# Logitech G430 vs Kingston HyperX Cloud !



## rixon.d9 (Jul 4, 2015)

Need a quick Suggestion. Shortlisted the Logitech G430 and HyperX Cloud Headsets for FPS gaming and movies. Not much of online VoIP other than non gaming calls.

Logitech seems to have good surround sound in my opinion. But the HyperX Cloud has better reviews online and Logitech is around approx 20$ cheaper compared to Kingston HyperX. 

Need your expert opinions. Going to buy early as possible.


----------



## vaistorm (Jul 28, 2015)

rixon.d9 said:


> Need a quick Suggestion. Shortlisted the Logitech G430 and HyperX Cloud Headsets for FPS gaming and movies. Not much of online VoIP other than non gaming calls.
> 
> Logitech seems to have good surround sound in my opinion. But the HyperX Cloud has better reviews online and Logitech is around approx 20$ cheaper compared to Kingston HyperX.
> 
> Need your expert opinions. Going to buy early as possible.

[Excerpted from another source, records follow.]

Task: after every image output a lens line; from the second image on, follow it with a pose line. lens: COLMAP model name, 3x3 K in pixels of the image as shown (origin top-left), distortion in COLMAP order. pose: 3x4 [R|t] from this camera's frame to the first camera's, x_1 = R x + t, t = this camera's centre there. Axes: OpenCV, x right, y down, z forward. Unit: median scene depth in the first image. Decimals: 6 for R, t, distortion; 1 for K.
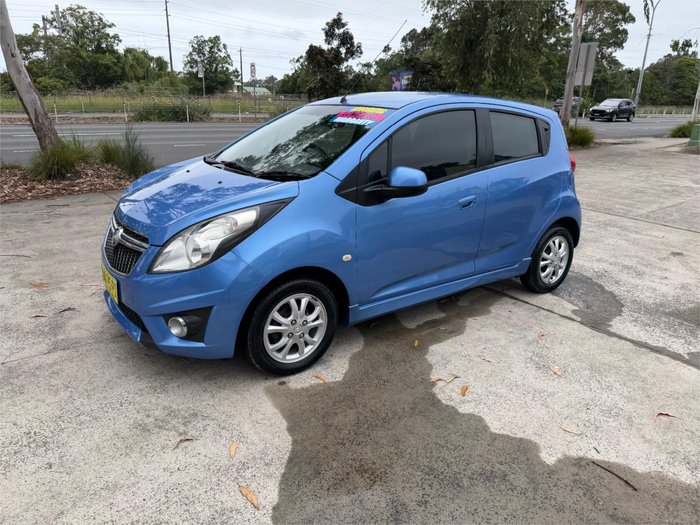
lens RADIAL K [[496.7, 0, 343.7], [0, 496.7, 255.2], [0, 0, 1]] dist [0.018760, -0.028632]
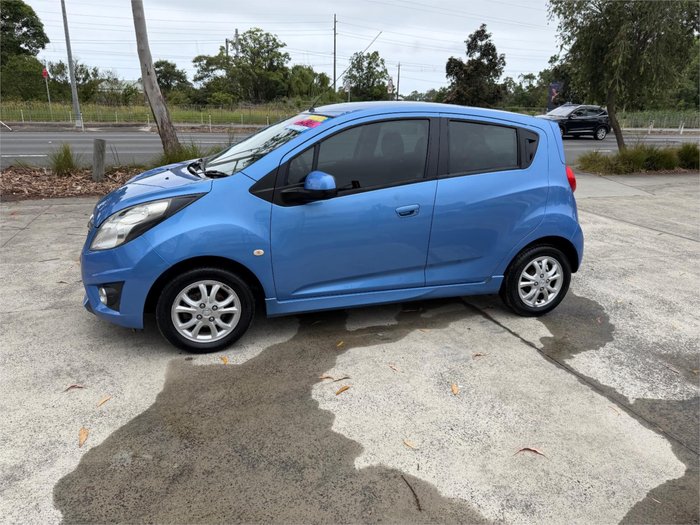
lens RADIAL K [[496.7, 0, 342.9], [0, 496.7, 255.2], [0, 0, 1]] dist [0.018760, -0.028632]
pose [[0.953619, 0.085003, -0.288766, 0.423391], [-0.091952, 0.995707, -0.010557, 0.004684], [0.286629, 0.036620, 0.957341, 0.012986]]
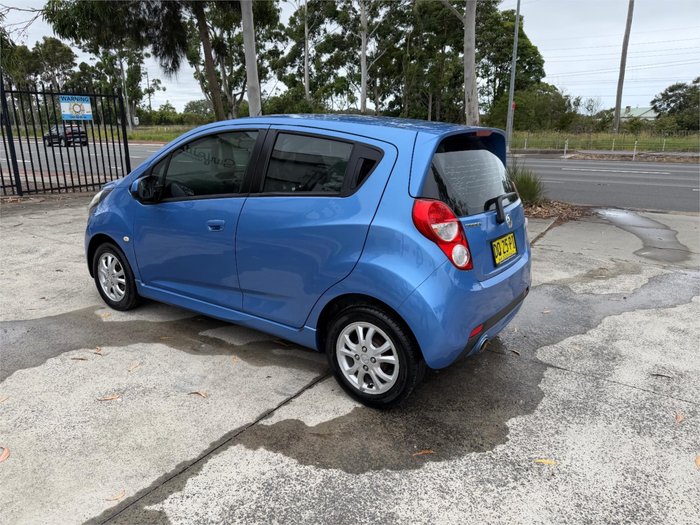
lens RADIAL K [[496.7, 0, 343.7], [0, 496.7, 259.0], [0, 0, 1]] dist [0.018760, -0.028632]
pose [[0.322067, 0.215455, -0.921874, 1.242103], [-0.279160, 0.952076, 0.124986, -0.236314], [0.904623, 0.217096, 0.366779, 0.892395]]
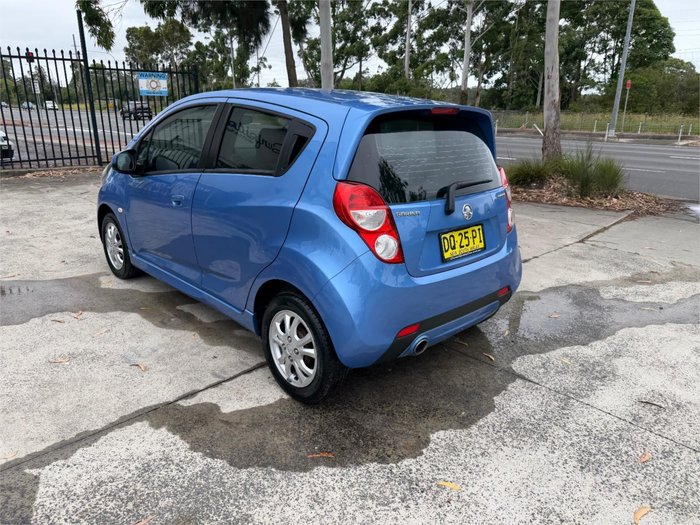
lens RADIAL K [[496.7, 0, 343.1], [0, 496.7, 262.0], [0, 0, 1]] dist [0.018760, -0.028632]
pose [[0.128376, 0.272052, -0.953681, 1.248765], [-0.308280, 0.924944, 0.222356, -0.311705], [0.942594, 0.265456, 0.202609, 1.145153]]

I haven't used logitech over-the-ear yet. But I own a black Cloud headset and it is definitely worth it. It is kind of a package with accessories (roughly Rs. 2000 worth). Right now it is etailing for 5500 on Amazon, if it helps.


----------



## rixon.d9 (Jul 28, 2015)

Thanks already bought the Kingston HyperX Cloud. Is thery any software to be customizing the headset ?


----------